Before-and-after change records
• • • • • • •

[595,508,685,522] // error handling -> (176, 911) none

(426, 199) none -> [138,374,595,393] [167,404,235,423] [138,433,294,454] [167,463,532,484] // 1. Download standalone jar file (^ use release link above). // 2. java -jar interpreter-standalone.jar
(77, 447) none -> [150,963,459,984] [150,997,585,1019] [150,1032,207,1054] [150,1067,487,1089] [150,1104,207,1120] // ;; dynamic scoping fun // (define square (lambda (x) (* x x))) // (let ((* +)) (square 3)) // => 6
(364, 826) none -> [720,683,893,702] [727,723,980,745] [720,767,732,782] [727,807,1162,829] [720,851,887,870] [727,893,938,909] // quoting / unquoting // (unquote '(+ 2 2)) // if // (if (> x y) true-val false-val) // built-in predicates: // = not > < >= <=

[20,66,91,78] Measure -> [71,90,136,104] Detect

• • • • • • •

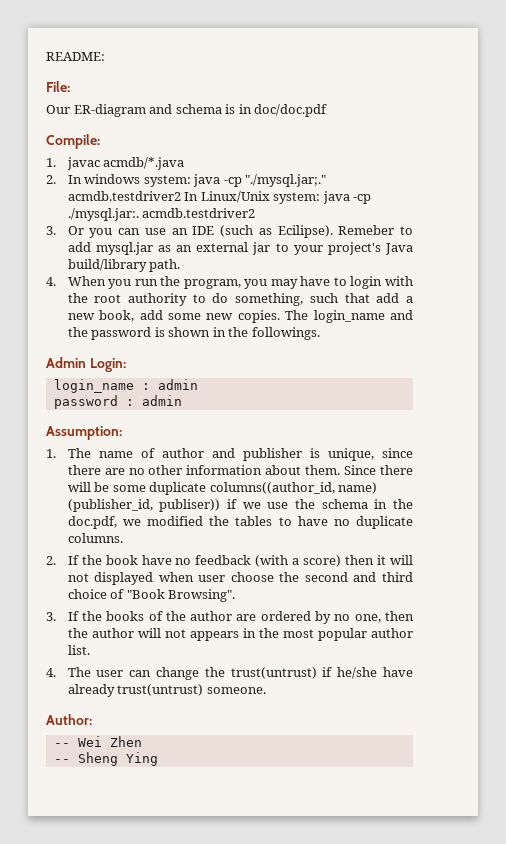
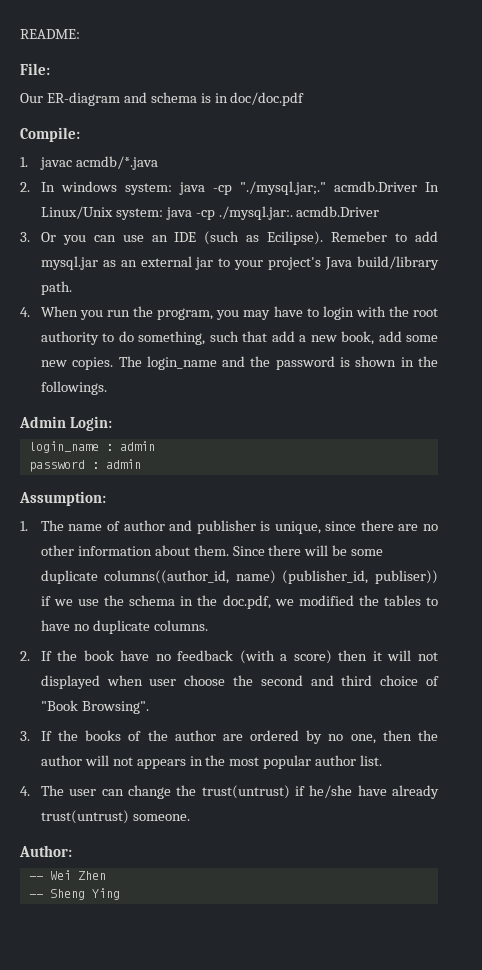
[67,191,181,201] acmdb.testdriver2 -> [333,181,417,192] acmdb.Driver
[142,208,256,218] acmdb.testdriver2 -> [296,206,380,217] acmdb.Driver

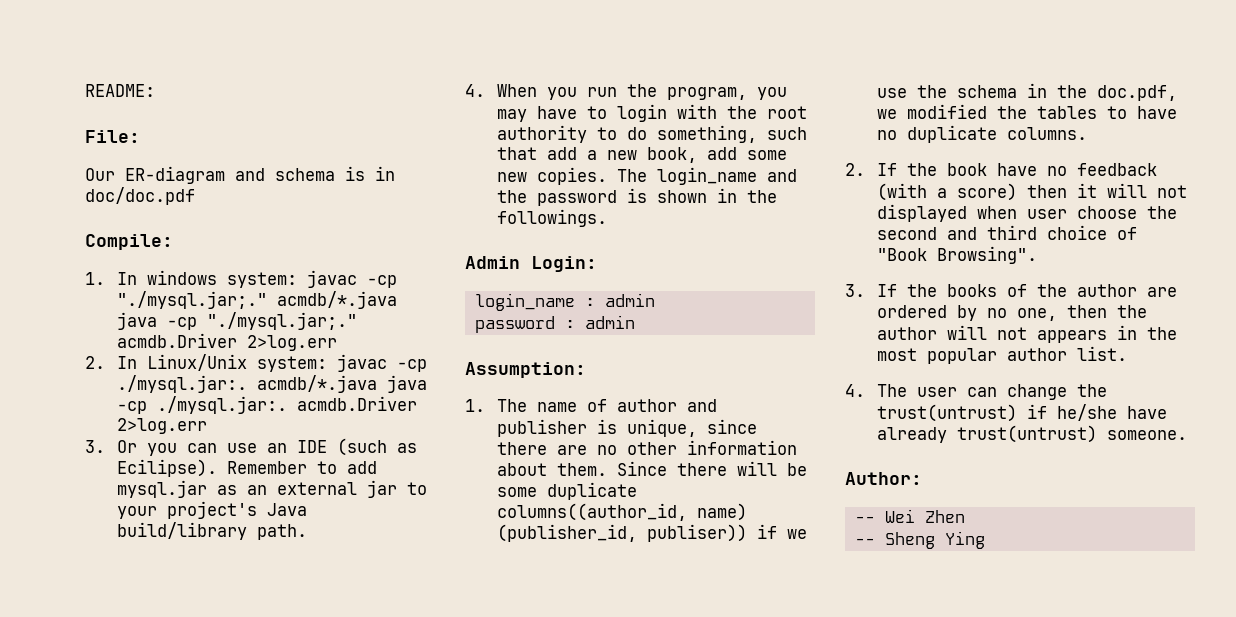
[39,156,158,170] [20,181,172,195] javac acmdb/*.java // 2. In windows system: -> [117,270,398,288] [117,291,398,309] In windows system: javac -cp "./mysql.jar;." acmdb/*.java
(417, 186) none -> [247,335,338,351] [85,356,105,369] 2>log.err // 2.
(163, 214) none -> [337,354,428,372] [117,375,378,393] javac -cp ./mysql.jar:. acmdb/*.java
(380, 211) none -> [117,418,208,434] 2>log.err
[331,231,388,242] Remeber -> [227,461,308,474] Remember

• • • • • • •

**Exercise instructions**
Going back to the entries above, set down exactly the lines that begin at the one with "[39,156,158,170] [20,181,172,195] javac" and end at the one with "[331,231,388,242] Remeber ->", both included, and nothing else.

**Exercise response**
[39,156,158,170] [20,181,172,195] javac acmdb/*.java // 2. In windows system: -> [117,270,398,288] [117,291,398,309] In windows system: javac -cp "./mysql.jar;." acmdb/*.java
(417, 186) none -> [247,335,338,351] [85,356,105,369] 2>log.err // 2.
(163, 214) none -> [337,354,428,372] [117,375,378,393] javac -cp ./mysql.jar:. acmdb/*.java
(380, 211) none -> [117,418,208,434] 2>log.err
[331,231,388,242] Remeber -> [227,461,308,474] Remember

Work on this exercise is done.